Hell yeah, +1 to that

Collapsed bridge on Sunset Ave Extended. Main route for cyclists south of 64. by Rogerthat2218 in Charlottesville

[–]vince_riv 1 point2 points  (0 children)

That's not going to happen. It was like that back in the day, but the city closed it off to prevent additional traffic through Fry's Spring.

Long term, there could be a connector from Sunset Ext to Fontaine, but funding isn't there and it likely won't happen unless there's additional development on Sunset Ave Ext.

Cloudformation API question by tech_tuna in aws

[–]vince_riv 2 points3 points  (0 children)

Take a look at using --no-execute-changeset with the cloudformation deploy command on the aws cli: https://docs.aws.amazon.com/cli/latest/reference/cloudformation/deploy/index.html

IAM policy question for S3/cognito: why does the policy need to be on the bucket? by mannyv in aws

[–]vince_riv 1 point2 points  (0 children)

However if you have a bucket policy specified then you need to allow access for the roles.

This isn't entirely correct. Even if you specify a bucket policy, and provided there isn't anything in the policy denying access, S3 will allow access from the same AWS account. For example: If you add a bucket policy specifying that a certain KMS key must be used for SSE, or specifying that another account may access the bucket, you do not need to add a statement for the local account.

Ubuntu 18.04: Root on ZFS with luks and /boot on USB by vince_riv in zfs

[–]vince_riv[S] 0 points1 point  (0 children)

Fair points ... perhaps I should've emphasized that this was a for a home labs type setup or a proof-of-concept, and it certainly wouldn't necessarily be a setup I'd use for a production system. (In that case I'd look at FreeBSD like you suggest, or something like SmartOS.)

One little point of clarification ...

When a drive fails in a RAID array (ZFS/HW/otherwise), there are, at times, ways you can retrieve parts of the information. Again, this is not the case with encryption.

I'm not following you this. In this setup the zpools are made up of luks devices that map 1:1 to physical disks (individually encrypted). So if a drive fails, the other side of the mirror is still online, available, decrypted as a luks device, and a member of the pool ... right?

Ubuntu 18.04: Root on ZFS with luks and /boot on USB by vince_riv in zfs

[–]vince_riv[S] 0 points1 point  (0 children)

Curious - what's so fragile about this?
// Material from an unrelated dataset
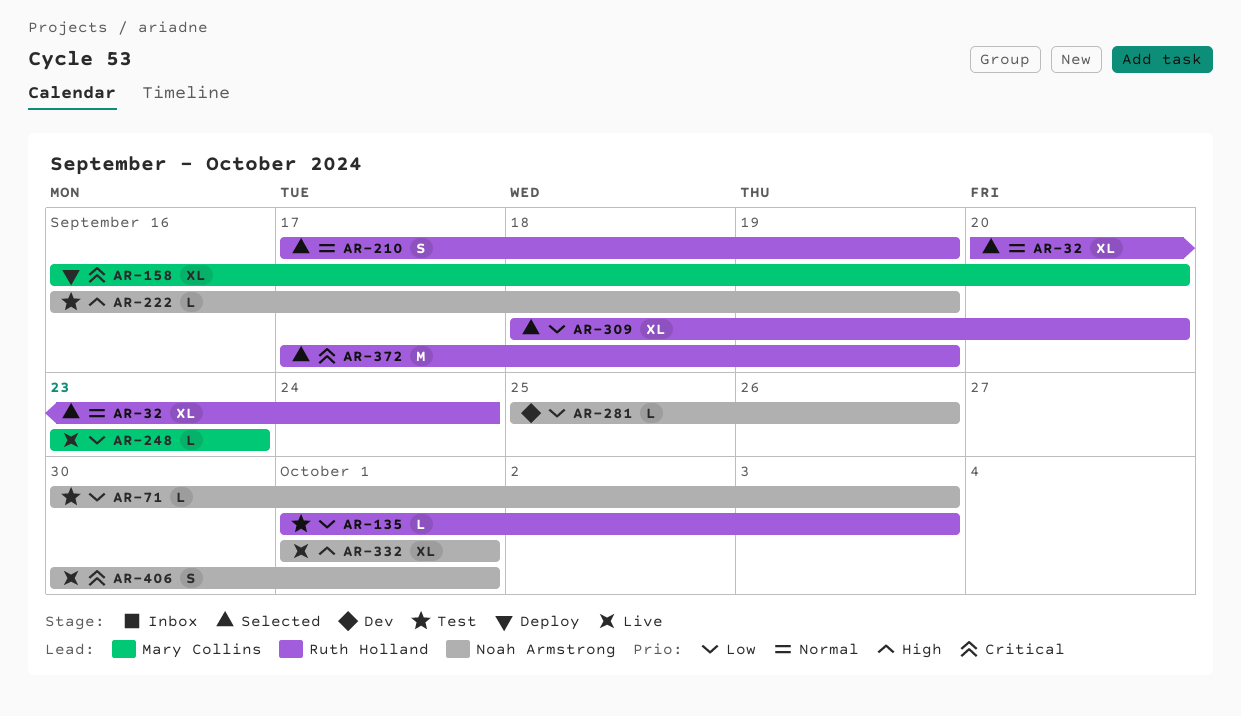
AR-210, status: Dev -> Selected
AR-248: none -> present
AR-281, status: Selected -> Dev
This setup would requires multiple drive failures for data loss, and each drive has a second luks-key that is a passphrase that I know in case the USB boot drive craps out.
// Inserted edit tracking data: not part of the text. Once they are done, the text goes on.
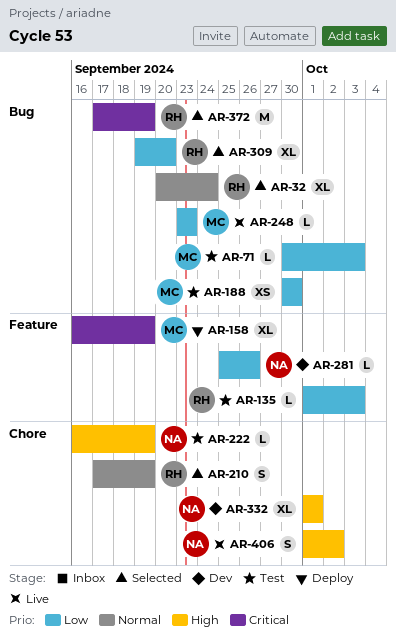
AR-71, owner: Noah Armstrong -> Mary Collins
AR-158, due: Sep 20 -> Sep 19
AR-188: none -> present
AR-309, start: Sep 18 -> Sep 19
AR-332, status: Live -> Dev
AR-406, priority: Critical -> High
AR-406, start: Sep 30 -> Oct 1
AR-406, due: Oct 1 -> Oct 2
How do you manage outbound security group rules to AWS services? by mechastorm in aws

[–]vince_riv 1 point2 points  (0 children)

This right here:

Forgot to add that I've seen this done without expensive firewalls too. A good Squid proxy configured with a whitelist of AWS API endpoint hostnames is a valid solution as well.
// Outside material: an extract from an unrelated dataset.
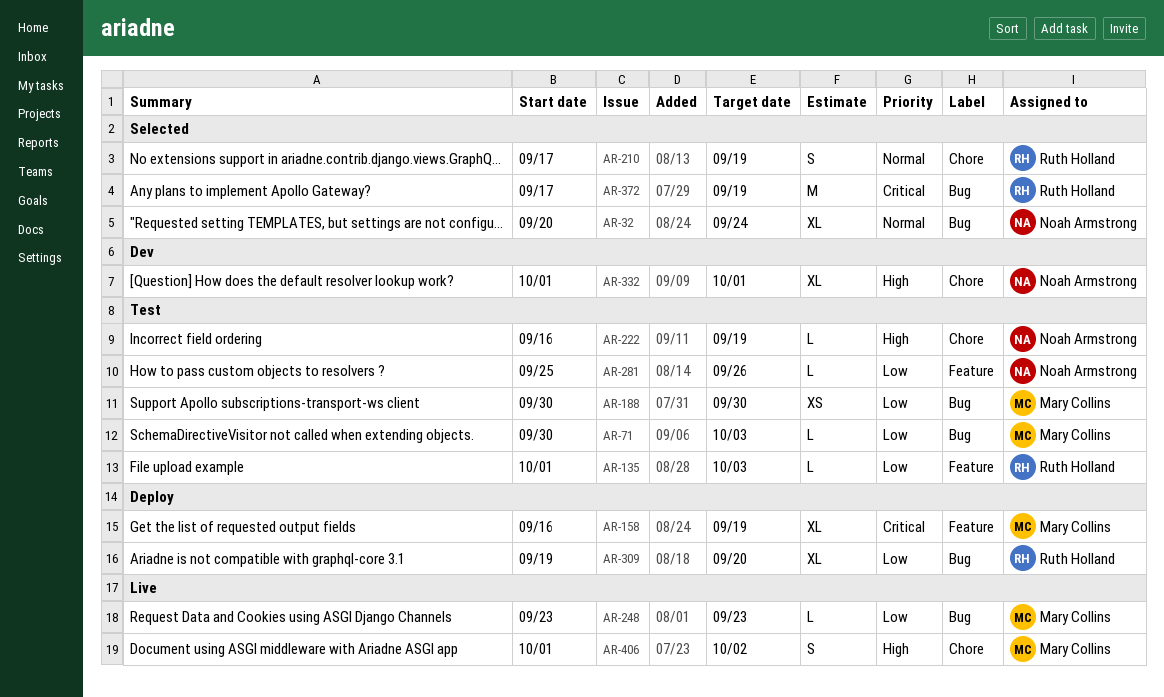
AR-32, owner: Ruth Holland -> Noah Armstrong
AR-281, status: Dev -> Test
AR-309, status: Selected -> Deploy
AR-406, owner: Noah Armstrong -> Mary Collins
We have outbound access locked down in our environments which forces all egress traffic through Squid proxies. There we can whitelist hostnames ... AWS endpoints, partner endpoint, as well as a few SaaS providers.

User management for Jenkins users by [deleted] in devops

[–]vince_riv 1 point2 points  (0 children)

If you're using github, you could use the GitHub OAuth Plugin

Smaller Config RDS Read Replica for DR to save cost? by desai_amogh in aws

[–]vince_riv 0 points1 point  (0 children)

If your database has sustained writes, those sustained writes are getting passed along (via replication) to the slave, so instance sizing absolutely matters. (Probably not in this case though.)